◆ **Source data**
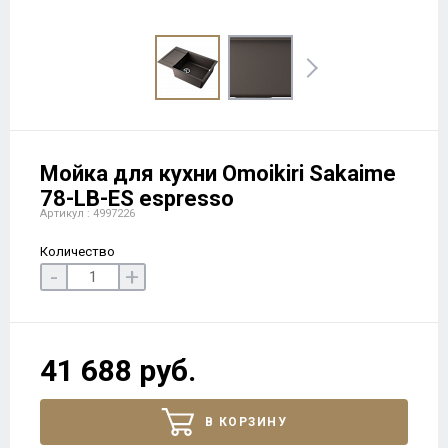
Мойка для кухни Omoikiri Sakaime
78-LB-ES espresso
Артикул : 4997226
Количество
-
+
41 688 руб.
В КОРЗИНУ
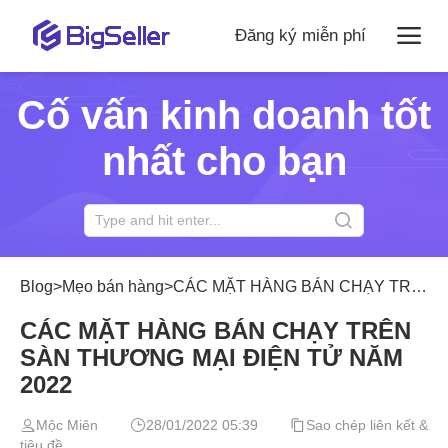
Đăng ký miễn phí
Cố vấn kinh doanh tốt
nhất cho bạn
Blog
>
Mẹo bán hàng
>
CÁC MẶT HÀNG BÁN CHẠY TRÊN SÀN THƯƠNG MẠI ĐIỆN TỬ NĂM 2022
CÁC MẶT HÀNG BÁN CHẠY TRÊN
SÀN THƯƠNG MẠI ĐIỆN TỬ NĂM
2022
Mộc Miên
28/01/2022 05:39
Sao chép liên kết &
tiêu đề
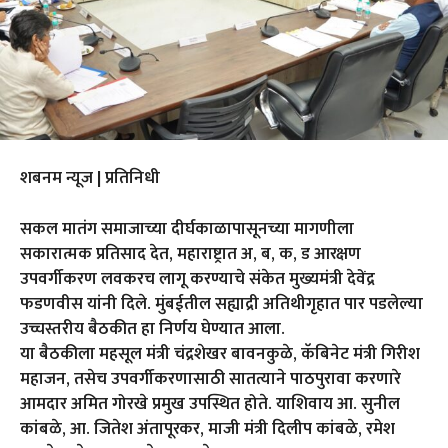
शबनम न्यूज | प्रतिनिधी
सकल मातंग समाजाच्या दीर्घकाळापासूनच्या मागणीला
सकारात्मक प्रतिसाद देत, महाराष्ट्रात अ, ब, क, ड आरक्षण
उपवर्गीकरण लवकरच लागू करण्याचे संकेत मुख्यमंत्री देवेंद्र
फडणवीस यांनी दिले. मुंबईतील सह्याद्री अतिथीगृहात पार पडलेल्या
उच्चस्तरीय बैठकीत हा निर्णय घेण्यात आला.
या बैठकीला महसूल मंत्री चंद्रशेखर बावनकुळे, कॅबिनेट मंत्री गिरीश
महाजन, तसेच उपवर्गीकरणासाठी सातत्याने पाठपुरावा करणारे
आमदार अमित गोरखे प्रमुख उपस्थित होते. याशिवाय आ. सुनील
कांबळे, आ. जितेश अंतापूरकर, माजी मंत्री दिलीप कांबळे, रमेश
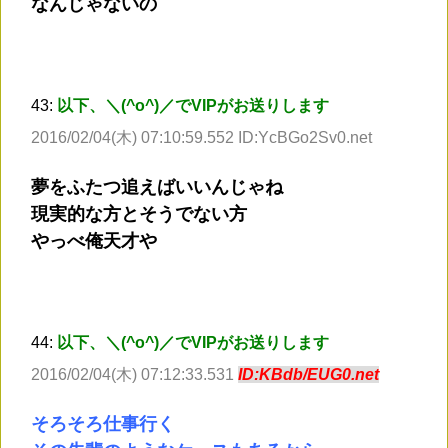
なんじゃないの
43:
以下、＼(^o^)／でVIPがお送りします
2016/02/04(木) 07:10:59.552 ID:YcBGo2Sv0.net
夢をふたつ追えばいいんじゃね
現実的な方とそうでない方
やっべ俺天才や
44:
以下、＼(^o^)／でVIPがお送りします
2016/02/04(木) 07:12:33.531
ID:KBdb/EUG0.net
そろそろ仕事行く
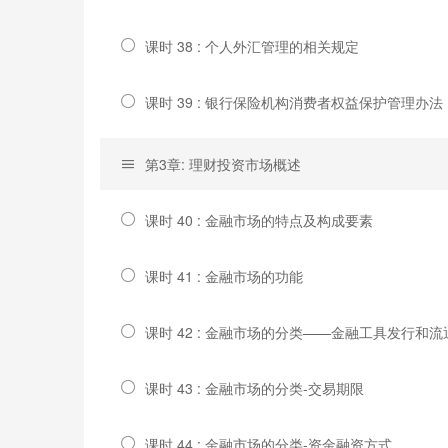
课时 38 : 个人外汇管理的相关规定
课时 39 : 银行保险机构消费者权益保护管理办法
第3章: 理财投资市场概述
课时 40 : 金融市场的特点及构成要素
课时 41 : 金融市场的功能
课时 42 : 金融市场的分类——金融工具发行和
课时 43 : 金融市场的分类-交易期限
课时 44 : 金融市场的分类-资金融资方式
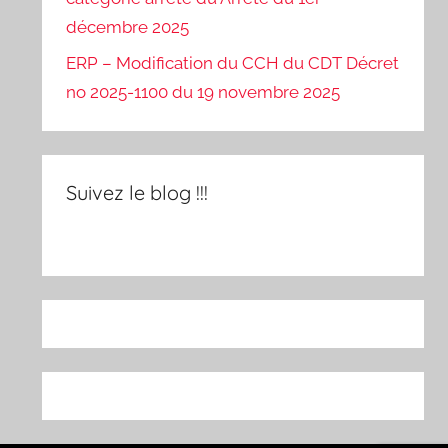
décembre 2025
ERP – Modification du CCH du CDT Décret
no 2025-1100 du 19 novembre 2025
Suivez le blog !!!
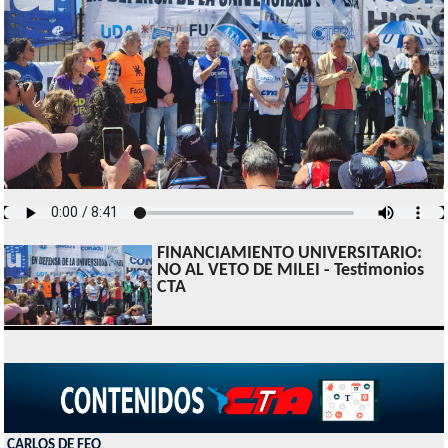
FINANCIAMIENTO UNIVERSITARIO:
NO AL VETO DE MILEI - Testimonios
CTA
CARLOS DE FEO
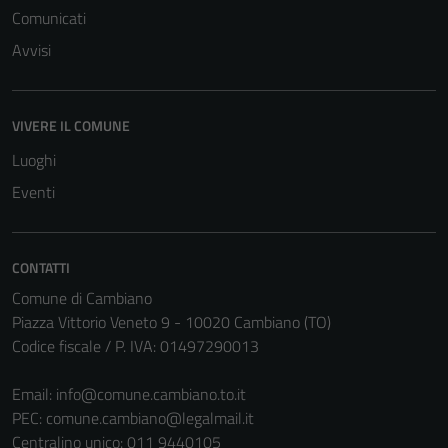
Comunicati
Avvisi
VIVERE IL COMUNE
Luoghi
Eventi
CONTATTI
Comune di Cambiano
Tecnici
Piazza Vittorio Veneto 9 - 10020 Cambiano (TO)
Questi cookie
Codice fiscale / P. IVA: 01497290013
sono necessari
per il
Email:
info@comune.cambiano.to.it
funzionamento
PEC:
comune.cambiano@legalmail.it
del sito e non
Centralino unico: 011 9440105
possono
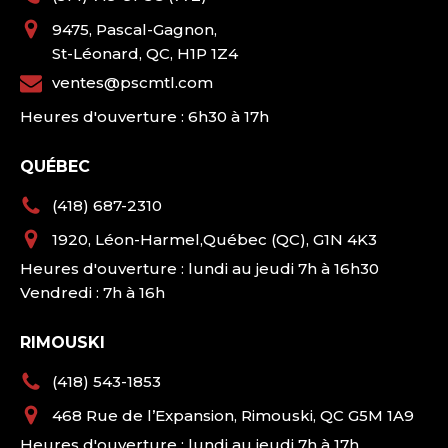
9475, Pascal-Gagnon,
St-Léonard, QC, H1P 1Z4
ventes@pscmtl.com
Heures d'ouverture : 6h30 à 17h
QUÉBEC
(418) 687-2310
1920, Léon-Harmel,Québec (QC), G1N 4K3
Heures d'ouverture : lundi au jeudi 7h à 16h30
Vendredi : 7h à 16h
RIMOUSKI
(418) 543-1853
468 Rue de l’Expansion, Rimouski, QC G5M 1A9
Heures d'ouverture : lundi au jeudi 7h à 17h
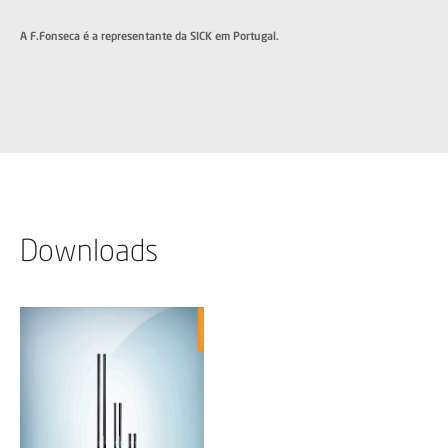
A F.Fonseca é a representante da SICK em Portugal.
Downloads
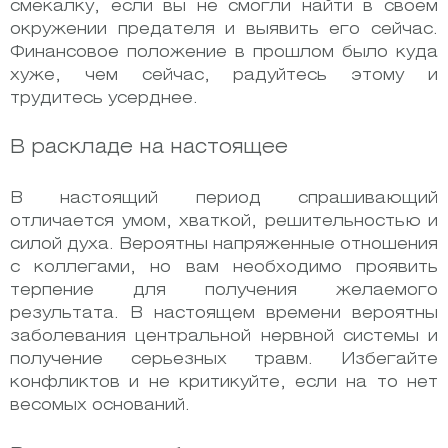
смекалку, если вы не смогли найти в своем
окружении предателя и выявить его сейчас.
Финансовое положение в прошлом было куда
хуже, чем сейчас, радуйтесь этому и
трудитесь усерднее.
В раскладе на настоящее
В настоящий период спрашивающий
отличается умом, хваткой, решительностью и
силой духа. Вероятны напряженные отношения
с коллегами, но вам необходимо проявить
терпение для получения желаемого
результата. В настоящем времени вероятны
заболевания центральной нервной системы и
получение серьезных травм. Избегайте
конфликтов и не критикуйте, если на то нет
весомых оснований.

◆ **Task statement**
Change every "Heures d'ouverture" to "Horaires" in the text of all the records, keep everything else the same, and leave the pictures out of your answer.

◆ **Result**
Мойка для кухни Omoikiri Sakaime
78-LB-ES espresso
Артикул : 4997226
Количество
-
+
41 688 руб.
В КОРЗИНУ
Đăng ký miễn phí
Cố vấn kinh doanh tốt
nhất cho bạn
Blog
>
Mẹo bán hàng
>
CÁC MẶT HÀNG BÁN CHẠY TRÊN SÀN THƯƠNG MẠI ĐIỆN TỬ NĂM 2022
CÁC MẶT HÀNG BÁN CHẠY TRÊN
SÀN THƯƠNG MẠI ĐIỆN TỬ NĂM
2022
Mộc Miên
28/01/2022 05:39
Sao chép liên kết &
tiêu đề
शबनम न्यूज | प्रतिनिधी
सकल मातंग समाजाच्या दीर्घकाळापासूनच्या मागणीला
सकारात्मक प्रतिसाद देत, महाराष्ट्रात अ, ब, क, ड आरक्षण
उपवर्गीकरण लवकरच लागू करण्याचे संकेत मुख्यमंत्री देवेंद्र
फडणवीस यांनी दिले. मुंबईतील सह्याद्री अतिथीगृहात पार पडलेल्या
उच्चस्तरीय बैठकीत हा निर्णय घेण्यात आला.
या बैठकीला महसूल मंत्री चंद्रशेखर बावनकुळे, कॅबिनेट मंत्री गिरीश
महाजन, तसेच उपवर्गीकरणासाठी सातत्याने पाठपुरावा करणारे
आमदार अमित गोरखे प्रमुख उपस्थित होते. याशिवाय आ. सुनील
कांबळे, आ. जितेश अंतापूरकर, माजी मंत्री दिलीप कांबळे, रमेश
なんじゃないの
43:
以下、＼(^o^)／でVIPがお送りします
2016/02/04(木) 07:10:59.552 ID:YcBGo2Sv0.net
夢をふたつ追えばいいんじゃね
現実的な方とそうでない方
やっべ俺天才や
44:
以下、＼(^o^)／でVIPがお送りします
2016/02/04(木) 07:12:33.531
ID:KBdb/EUG0.net
そろそろ仕事行く
课时 38 : 个人外汇管理的相关规定
课时 39 : 银行保险机构消费者权益保护管理办法
第3章: 理财投资市场概述
课时 40 : 金融市场的特点及构成要素
课时 41 : 金融市场的功能
课时 42 : 金融市场的分类——金融工具发行和
课时 43 : 金融市场的分类-交易期限
课时 44 : 金融市场的分类-资金融资方式
décembre 2025
ERP – Modification du CCH du CDT Décret
no 2025-1100 du 19 novembre 2025
Suivez le blog !!!
FINANCIAMIENTO UNIVERSITARIO:
NO AL VETO DE MILEI - Testimonios
CTA
CARLOS DE FEO
Comunicati
Avvisi
VIVERE IL COMUNE
Luoghi
Eventi
CONTATTI
Comune di Cambiano
Tecnici
Piazza Vittorio Veneto 9 - 10020 Cambiano (TO)
Questi cookie
Codice fiscale / P. IVA: 01497290013
sono necessari
per il
Email:
info@comune.cambiano.to.it
funzionamento
PEC:
comune.cambiano@legalmail.it
del sito e non
Centralino unico: 011 9440105
possono
9475, Pascal-Gagnon,
St-Léonard, QC, H1P 1Z4
ventes@pscmtl.com
Horaires : 6h30 à 17h
QUÉBEC
(418) 687-2310
1920, Léon-Harmel,Québec (QC), G1N 4K3
Horaires : lundi au jeudi 7h à 16h30
Vendredi : 7h à 16h
RIMOUSKI
(418) 543-1853
468 Rue de l’Expansion, Rimouski, QC G5M 1A9
Horaires : lundi au jeudi 7h à 17h
A F.Fonseca é a representante da SICK em Portugal.
Downloads
смекалку, если вы не смогли найти в своем
окружении предателя и выявить его сейчас.
Финансовое положение в прошлом было куда
хуже, чем сейчас, радуйтесь этому и
трудитесь усерднее.
В раскладе на настоящее
В настоящий период спрашивающий
отличается умом, хваткой, решительностью и
силой духа. Вероятны напряженные отношения
с коллегами, но вам необходимо проявить
терпение для получения желаемого
результата. В настоящем времени вероятны
заболевания центральной нервной системы и
получение серьезных травм. Избегайте
конфликтов и не критикуйте, если на то нет
весомых оснований.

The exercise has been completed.